The Swiss-based advocacy organization ICT4Peace held a workshop late last month to discuss ongoing efforts to build an independent network of organizations engaged in attribution activities. There were approximately two dozen attendees, from US and European universities (including Georgia Tech’s IGP), industry, a handful of European government agencies, and a Chinese and a Russian attendee.
According to a draft report from ICT4Peace, discussion centered on two issues: the role of governments and the development of a “fact-finding” network of organizations. We address the two issues below separately.
The role of governments
One European government announced that it is interested in setting up an attribution organization as a “tool for diplomatic pressure.” Without further detail, it’s impossible to know whether this is a good or bad development. A governmentally-sponsored attribution organization sounds almost like competition with the non-state actor based approaches to attribution that have been proposed elsewhere. On the other hand, if this organization were to rely on attributions made independently following some defined and agreed upon process and/or standards it could serve as an effective communications vehicle and be an appropriate use of government power. More clarification is needed. In other contexts, IGP has heard that some governments are reluctant to relinquish their power to attribute because they think attribution is “political.” Some prominent researchers in the field have explicitly called it such. IGP has pushed back strongly against this line of thinking: while we agree that making an attribution public may have political implications, the actual attribution itself is a factual issue, not a political one – and the politicization of cyber-attribution is precisely what an independent attribution organization is attempting to defuse.
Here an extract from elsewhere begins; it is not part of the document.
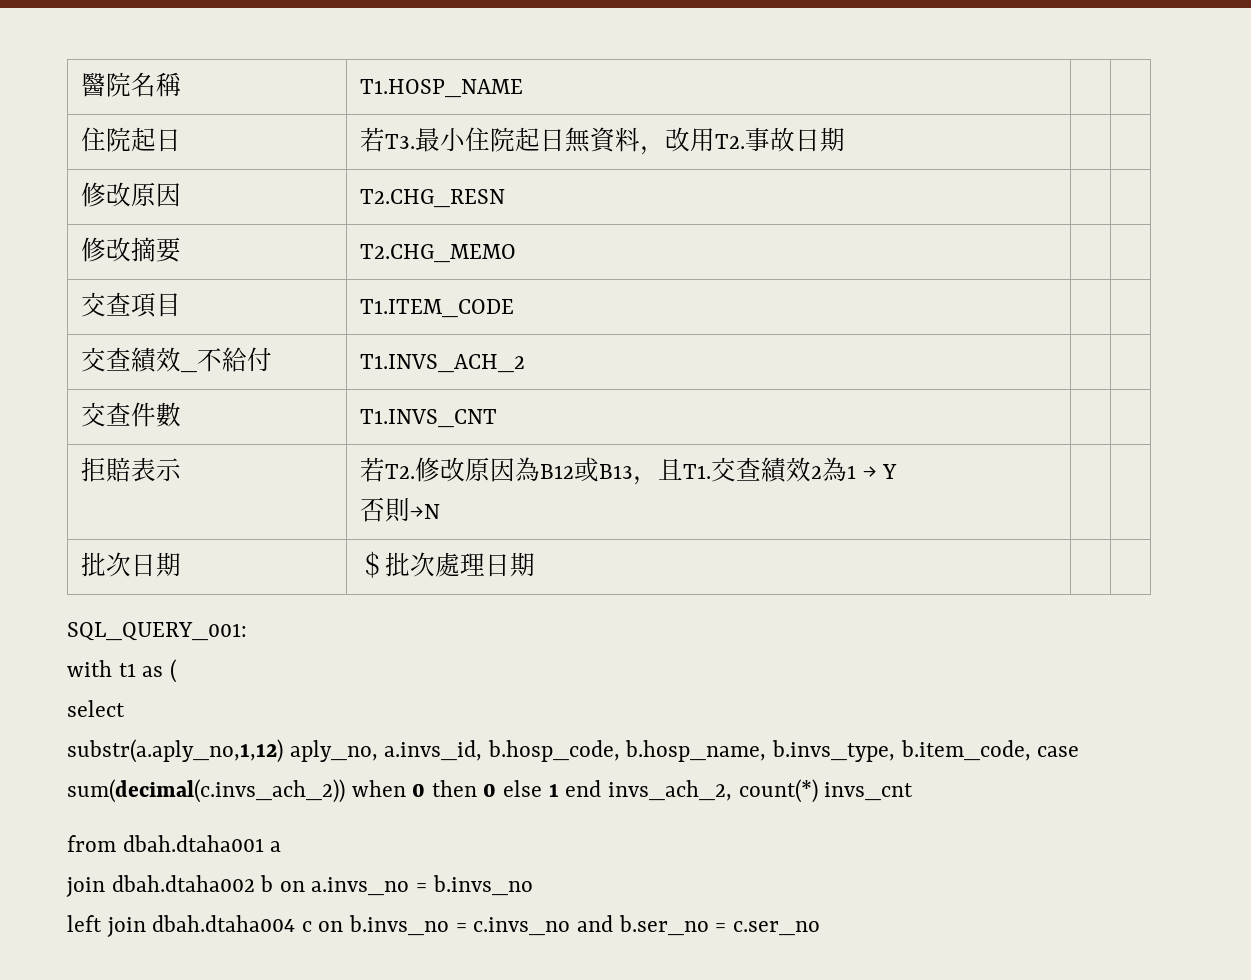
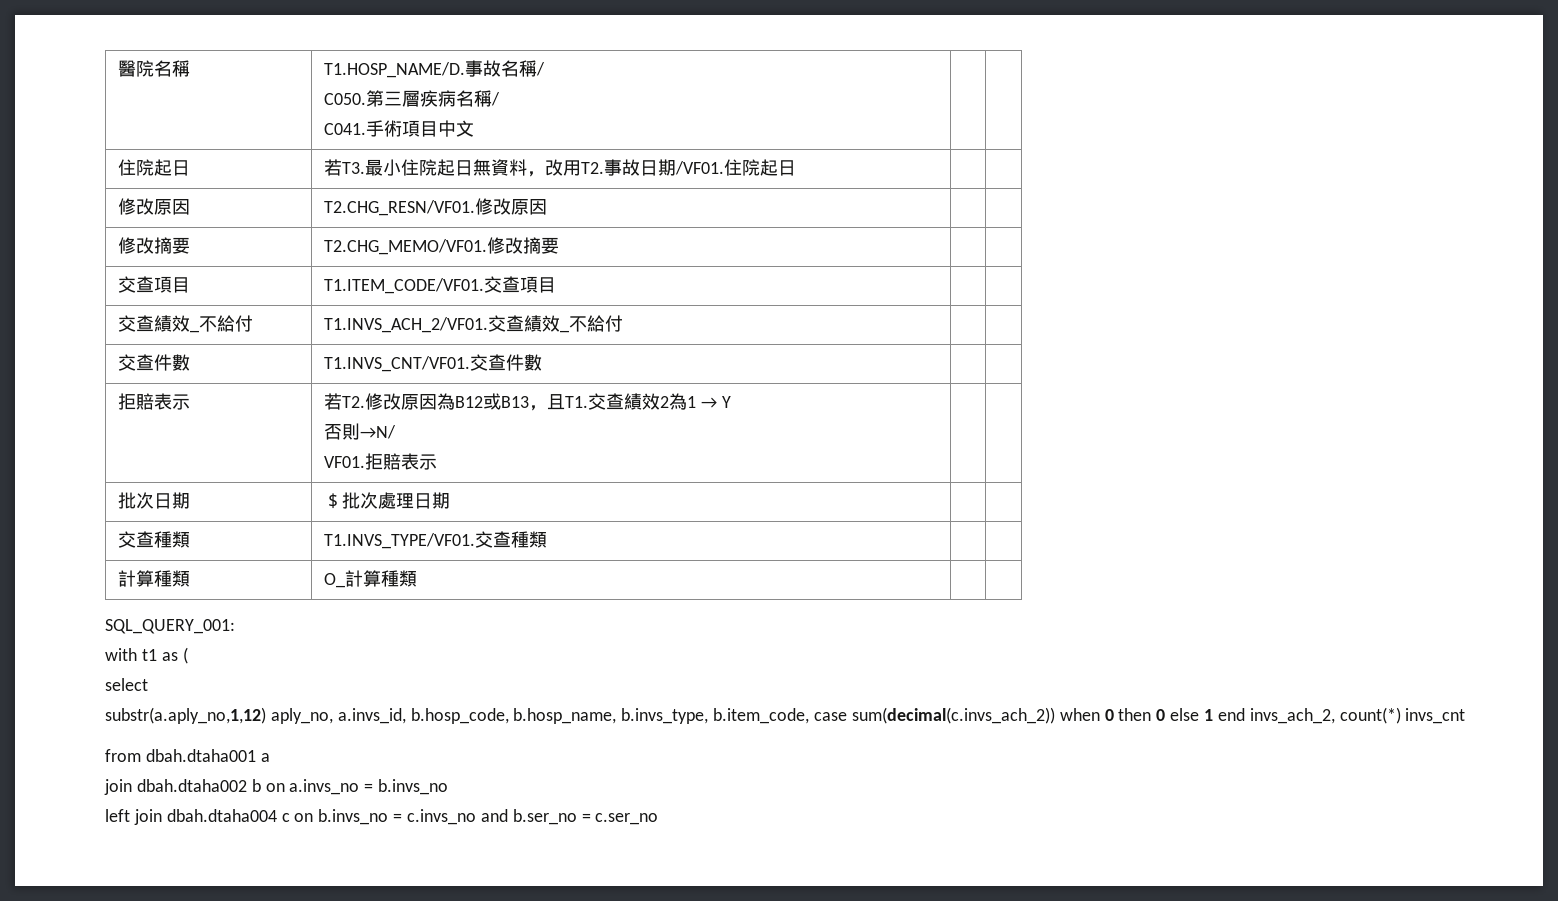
[359,79,523,98] T1.HOSP_NAME -> [324,60,546,78] [324,90,501,107] [324,120,475,137] T1.HOSP_NAME/D.事故名稱/ // C050.第三層疾病名稱/ // C041.手術項目中文
[80,182,181,207] [359,189,505,208] [80,237,181,263] [359,244,516,263] [80,292,181,318] [359,299,514,318] [80,347,272,373] [359,354,525,373] [80,402,181,427] [359,409,497,428] | | // 修改原因 | T2.CHG_RESN | | // 修改摘要 | T2.CHG_MEMO | | // 交查項目 | T1.ITEM_CODE | | // 交查績效_不給付 | T1.INVS_ACH_2 | | // 交查件數 | T1.INVS_CNT -> [675,159,797,176] [118,198,191,215] [324,198,548,216] [118,237,191,254] [324,237,560,255] [118,276,191,293] [324,276,557,294] [118,315,254,333] [324,315,624,333] [118,354,191,371] [324,354,543,372] /VF01.住院起日 | | // 修改原因 | T2.CHG_RESN/VF01.修改原因 | | // 修改摘要 | T2.CHG_MEMO/VF01.修改摘要 | | // 交查項目 | T1.ITEM_CODE/VF01.交查項目 | | // 交查績效_不給付 | T1.INVS_ACH_2/VF01.交查績效_不給付 | | // 交查件數 | T1.INVS_CNT/VF01.交查件數
[409,504,440,519] →N -> [360,425,397,439] [324,453,438,470] →N/ // VF01.拒賠表示
(535, 564) none -> [118,531,191,548] [324,531,548,549] [118,570,191,587] [324,570,418,588] // 交查種類 | T1.INVS_TYPE/VF01.交查種類 | | // 計算種類 | O_計算種類 | |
Another European government suggested a more traditional role for governments, saying that they should be involved through developing a treaty concerning attribution, otherwise they (governments) won’t accept the outcome(s). Here we’re far less optimistic. Cooperation of this sort is possible but unlikely, and if it happened it would take a long time. And why would a treaty be necessary if there are more lightweight means of developing widespread consensus among private and public actors about an attribution? Once that consensus exists, states could “enforce” an attribution through a variety of actions, e.g., coordinated sanctions or other diplomatic means.
A “fact-finding” network?
In discussions between academic and industry participants, one potential path forward was identified where various university-based groups and cybersecurity firms pick an incident and agree to do “fact-finding” and peer review of its attribution. Participating organizations would meet to determine which incident to investigate, and then initiate a process expected to take up to 12 months. Each group would bring their own methodological expertise (computer science, political science, etc.) to an investigation. The rationale of this approach is two-fold. It would contribute to building a field of attribution research (e.g., establishing conceptual clarity) and possibly create broader agreement on a set of facts concerning the incident. Importantly, governments would not be involved and any decision(s) to pursue public attribution would be distinct, left up to individual organizations participating in the fact-finding network or others outside of it. By sticking to fact-finding and not explicitly making public attributions, network participants could avoid making governments uncomfortable. Additionally, while the proposed fact-finding network is a form of networked governance, where participants collaborate voluntarily to achieve some collective good, it doesn’t create some new supra-entity that could theoretically take credit for achievements of the individual network participants.
IGP takes a supportive but critical stance towards this proposal. It’s true that any facts generated by the above process could help to establish, validate or disprove attribution(s). As a result, particular attribution(s) might be viewed as more legitimate and perceived as more credible. But limiting these efforts to fact-finding seems too clever by half. We know industry and governments can use attributions strategically. Just because there is a set of publicly available, agreed “facts” around an incident doesn’t mean that such behavior will stop. Facts can be cherry-picked or partially ignored to support a narrative. What is additionally needed is a mechanism for the participating organizations to develop and issue consensus statements. With an authoritative “voice” the network can publicly challenge distorted or selective use of facts in attributions by other actors. Furthermore, “fact-finding” is analogous to data collection in the scientific method, and some participants in the network could obviously apply it, for instance developing valid and reliable measurements (e.g., does this telemetry data accurately identify a host machine or user?). But this leaves out other important steps like hypothesis formation and testing, interpreting results, and communication of findings. Consistent application of the scientific method is needed throughout the entire attribution process. The aforementioned practice of peer review will certainly enable discrediting of non-scientific attributions, but it is the application of scientific method which will improve attributions.
Going forward, IGP will continue its work with attendees from the Zurich workshop, as well as other efforts like the nascent Cyber Peace Institute and ongoing Cyberspace Solarium Commission to develop independent, transnational attribution capability.